On a chilly midwestern day, I sit on a bench in my old home town and remember. It is a special treat to be here with my younger sister. We haven't been in this place together since the day we moved away, so many years ago--or was it yesterday--back when we were bubbly teenagers. We park the car and walk. Walk the half block from our house--the house our dad built--to school, except our grade school has morphed into two large homes.
Then we walk to church--a full block--and remember walking our dad home from his church office for lunch. The block seems strangely shorter than we remember. We walk around the block--it happens to be just two days after Halloween, which is a time we remember so much about our neighborhood. Those nights ... tearing up and down the streets with our pillow cases slung over our shoulders, filled with huge (weren't they? or were we just small) candybars and bubblegum. We remember which houses gave the best stuff, where we babysat, where our school friends had lived. Some houses seem totally unchanged by the years, others have been torn down and replaced by huge homes squished on too-small lots. Viewing our charming small town--a bedroom community to Chicago--as adults, we are impressed with what a wonderful place it was to grow up.
Then we walk uptown and have a treat from the bakery which is totally unchanged from when we were kids. We stand on the street trying to figure out which shop had been our beloved "dime store" when a woman stops and points to it. "That's where it was, and that's where Schluter Drug was--remember?" She too had moved away but moved back years later, and was eager to talk about the town we love and how it was when we were kids. We try to figure out if we had been in high school together and I finally ask her how old she is.

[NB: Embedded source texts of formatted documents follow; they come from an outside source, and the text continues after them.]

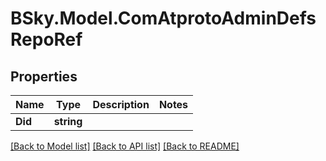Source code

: # BSky.Model.ComAtprotoAdminDefsRepoRef

## Properties

Name | Type | Description | Notes
------------ | ------------- | ------------- | -------------
**Did** | **string** |  | 

[[Back to Model list]](../README.md#documentation-for-models) [[Back to API list]](../README.md#documentation-for-api-endpoints) [[Back to README]](../README.md)

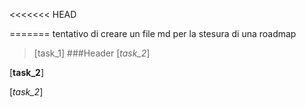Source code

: <<<<<<< HEAD



=======
tentativo di creare un file md per la stesura di una roadmap

>[task_1] 
###Header
[*task_2*]

[**task_2**]

[_task_2_]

We are in town for the 100th anniversary of the church where we grew up, where our dad was the minister for 20 years. It is an amazing experience to see our childhood friends, now looking like older (yes much older) versions of their parents––as we remember their parents. Once again we find ourselves asking each others' ages, trying to figure out how things were when we were kids. For when you are young, age difference is big. So like the friendly woman uptown on the street, we laugh as we realize only at such an event would you ask someone's age or the year they were born.

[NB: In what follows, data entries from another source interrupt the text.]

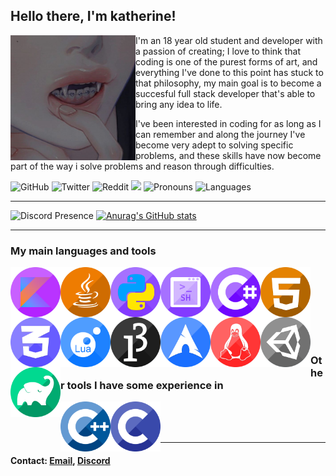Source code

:## Hello there, I'm katherine!

<img align="left" src="https://raw.githubusercontent.com/KanwiNeko/KanwiNeko/main/assets/PFP.png" alt="drawing" width="200"/>

I'm an 18 year old student and developer with a passion of creating; I love to think that coding is one of the purest forms of art, and everything I've done to this point has stuck to that philosophy, my main goal is to become a succesful full stack developer that's able to bring any idea to life.
<p></p>I've been interested in coding for as long as I can remember and along the journey I've become very adept to solving specific problems, and these skills have now become part of the way i solve problems and reason through difficulties.
<p></p>

![GitHub](https://img.shields.io/github/followers/KanwiNeko?color=lightgray&label=Followers&logo=GitHub&style=for-the-badge)
![Twitter](https://img.shields.io/twitter/follow/merusumbria?color=9cf&label=Followers&logo=twitter&style=for-the-badge)
![Reddit](https://img.shields.io/reddit/user-karma/combined/kanwiTetsu?color=orange&label=Karma&logo=reddit&style=for-the-badge)
[<img src="https://img.shields.io/static/v1?label=Message&message=1&color=blue&logo=discord&style=for-the-badge">](https://discordapp.com/users/883348946708221952)
![Pronouns](https://img.shields.io/static/v1?label=Pronouns&message=She/They&color=pink&style=for-the-badge)
![Languages](https://img.shields.io/static/v1?label=Languages&message=Esp/Eng&color=red&style=for-the-badge)

---

![Discord Presence](https://lanyard.cnrad.dev/api/883348946708221952) 
[![Anurag's GitHub stats](https://github-readme-stats.vercel.app/api?username=KanwiNeko&theme=tokyonight&hide_border=true&bg_color=1a1c1f&line_height=28&border_radius=10.0&title_color=ffffff&text_color=9d9d9d&icon_color=43b581&card_width=400)](https://github.com/anuraghazra/github-readme-stats)

---

### My main languages and tools

<img align="left" src="https://raw.githubusercontent.com/KanwiNeko/KanwiNeko/main/assets/Kotlin.png" alt="drawing" width="80"/>
<img align="left" src="https://raw.githubusercontent.com/KanwiNeko/KanwiNeko/main/assets/Java.png" alt="drawing" width="80"/>
<img align="left" src="https://raw.githubusercontent.com/KanwiNeko/KanwiNeko/main/assets/Python.png" alt="drawing" width="80"/>
<img align="left" src="https://raw.githubusercontent.com/KanwiNeko/KanwiNeko/main/assets/Shell.png" alt="drawing" width="80"/>
<img align="left" src="https://raw.githubusercontent.com/KanwiNeko/KanwiNeko/main/assets/C%23.png" alt="drawing" width="80"/>
<img align="left" src="https://raw.githubusercontent.com/KanwiNeko/KanwiNeko/main/assets/HTML.png" alt="drawing" width="80"/>
<img align="left" src="https://raw.githubusercontent.com/KanwiNeko/KanwiNeko/main/assets/CSS.png" alt="drawing" width="80"/>
<img align="left" src="https://raw.githubusercontent.com/KanwiNeko/KanwiNeko/main/assets/Lua.png" alt="drawing" width="80"/>
<img align="left" src="https://raw.githubusercontent.com/KanwiNeko/KanwiNeko/main/assets/processing.png" alt="drawing" width="80"/>

<br/><br/><br/>

<img align="left" src="https://raw.githubusercontent.com/KanwiNeko/KanwiNeko/main/assets/Arch.png" alt="drawing" width="80"/>
<img align="left" src="https://raw.githubusercontent.com/KanwiNeko/KanwiNeko/main/assets/Linux.png" alt="drawing" width="80"/>
<img align="left" src="https://raw.githubusercontent.com/KanwiNeko/KanwiNeko/main/assets/Unity.png" alt="drawing" width="80"/>
<img align="left" src="https://raw.githubusercontent.com/KanwiNeko/KanwiNeko/main/assets/Gradle.png" alt="drawing" width="80"/>

<br/><br/><br/>

### Other tools I have some experience in

<img align="left" src="https://raw.githubusercontent.com/KanwiNeko/KanwiNeko/main/assets/C%2B%2B.png" alt="drawing" width="80"/>
<img align="left" src="https://raw.githubusercontent.com/KanwiNeko/KanwiNeko/main/assets/C.png" alt="drawing" width="80"/>

<br/><br/><br/>

---

#### Contact:  [Email](mailto:business@kanwi.gay), [Discord](https://discordapp.com/users/883348946708221952)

My older sister lives near there and joins us at the event. An old friend of hers comes up to her and asks, "Weren't we friends? Like really good friends?" My sister agrees, digging deep for the memory. Such funny conversations take place as we gather up and make sense of old memories.

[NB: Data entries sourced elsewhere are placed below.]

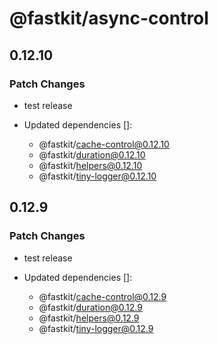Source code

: # @fastkit/async-control

## 0.12.10

### Patch Changes

- test release

- Updated dependencies []:
  - @fastkit/cache-control@0.12.10
  - @fastkit/duration@0.12.10
  - @fastkit/helpers@0.12.10
  - @fastkit/tiny-logger@0.12.10

## 0.12.9

### Patch Changes

- test release

- Updated dependencies []:
  - @fastkit/cache-control@0.12.9
  - @fastkit/duration@0.12.9
  - @fastkit/helpers@0.12.9
  - @fastkit/tiny-logger@0.12.9
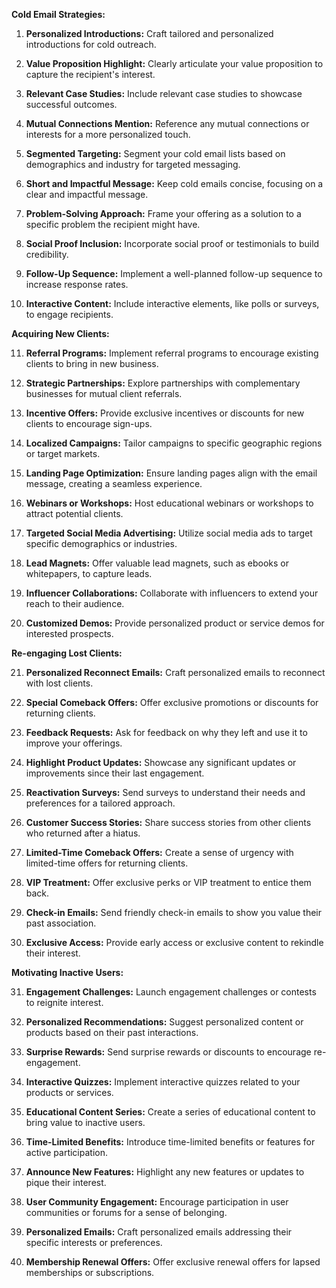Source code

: **Cold Email Strategies:**

1. **Personalized Introductions:** Craft tailored and personalized introductions for cold outreach.

2. **Value Proposition Highlight:** Clearly articulate your value proposition to capture the recipient's interest.

3. **Relevant Case Studies:** Include relevant case studies to showcase successful outcomes.

4. **Mutual Connections Mention:** Reference any mutual connections or interests for a more personalized touch.

5. **Segmented Targeting:** Segment your cold email lists based on demographics and industry for targeted messaging.

6. **Short and Impactful Message:** Keep cold emails concise, focusing on a clear and impactful message.

7. **Problem-Solving Approach:** Frame your offering as a solution to a specific problem the recipient might have.

8. **Social Proof Inclusion:** Incorporate social proof or testimonials to build credibility.

9. **Follow-Up Sequence:** Implement a well-planned follow-up sequence to increase response rates.

10. **Interactive Content:** Include interactive elements, like polls or surveys, to engage recipients.

**Acquiring New Clients:**

11. **Referral Programs:** Implement referral programs to encourage existing clients to bring in new business.

12. **Strategic Partnerships:** Explore partnerships with complementary businesses for mutual client referrals.

13. **Incentive Offers:** Provide exclusive incentives or discounts for new clients to encourage sign-ups.

14. **Localized Campaigns:** Tailor campaigns to specific geographic regions or target markets.

15. **Landing Page Optimization:** Ensure landing pages align with the email message, creating a seamless experience.

16. **Webinars or Workshops:** Host educational webinars or workshops to attract potential clients.

17. **Targeted Social Media Advertising:** Utilize social media ads to target specific demographics or industries.

18. **Lead Magnets:** Offer valuable lead magnets, such as ebooks or whitepapers, to capture leads.

19. **Influencer Collaborations:** Collaborate with influencers to extend your reach to their audience.

20. **Customized Demos:** Provide personalized product or service demos for interested prospects.

**Re-engaging Lost Clients:**

21. **Personalized Reconnect Emails:** Craft personalized emails to reconnect with lost clients.

22. **Special Comeback Offers:** Offer exclusive promotions or discounts for returning clients.

23. **Feedback Requests:** Ask for feedback on why they left and use it to improve your offerings.

24. **Highlight Product Updates:** Showcase any significant updates or improvements since their last engagement.

25. **Reactivation Surveys:** Send surveys to understand their needs and preferences for a tailored approach.

26. **Customer Success Stories:** Share success stories from other clients who returned after a hiatus.

27. **Limited-Time Comeback Offers:** Create a sense of urgency with limited-time offers for returning clients.

28. **VIP Treatment:** Offer exclusive perks or VIP treatment to entice them back.

29. **Check-in Emails:** Send friendly check-in emails to show you value their past association.

30. **Exclusive Access:** Provide early access or exclusive content to rekindle their interest.

**Motivating Inactive Users:**

31. **Engagement Challenges:** Launch engagement challenges or contests to reignite interest.

32. **Personalized Recommendations:** Suggest personalized content or products based on their past interactions.

33. **Surprise Rewards:** Send surprise rewards or discounts to encourage re-engagement.

34. **Interactive Quizzes:** Implement interactive quizzes related to your products or services.

35. **Educational Content Series:** Create a series of educational content to bring value to inactive users.

36. **Time-Limited Benefits:** Introduce time-limited benefits or features for active participation.

37. **Announce New Features:** Highlight any new features or updates to pique their interest.

38. **User Community Engagement:** Encourage participation in user communities or forums for a sense of belonging.

39. **Personalized Emails:** Craft personalized emails addressing their specific interests or preferences.

40. **Membership Renewal Offers:** Offer exclusive renewal offers for lapsed memberships or subscriptions.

So for a few brief hours, childhood friends and places we remember as clearly as if it were today, become very real again. It is an amazing experience, sort of in the "top ten" of life events. But then, like the Cinderella story, it is time to go back to real life, but going back blessed with new memories of the old memories. It's kind of complex as I process it all. But I'm very grateful for the bringing forth of the old, as a reminder of people, a time of life and a place, that had much to do with making me the person I am today. Yes, that sums it up the best. I came away very grateful.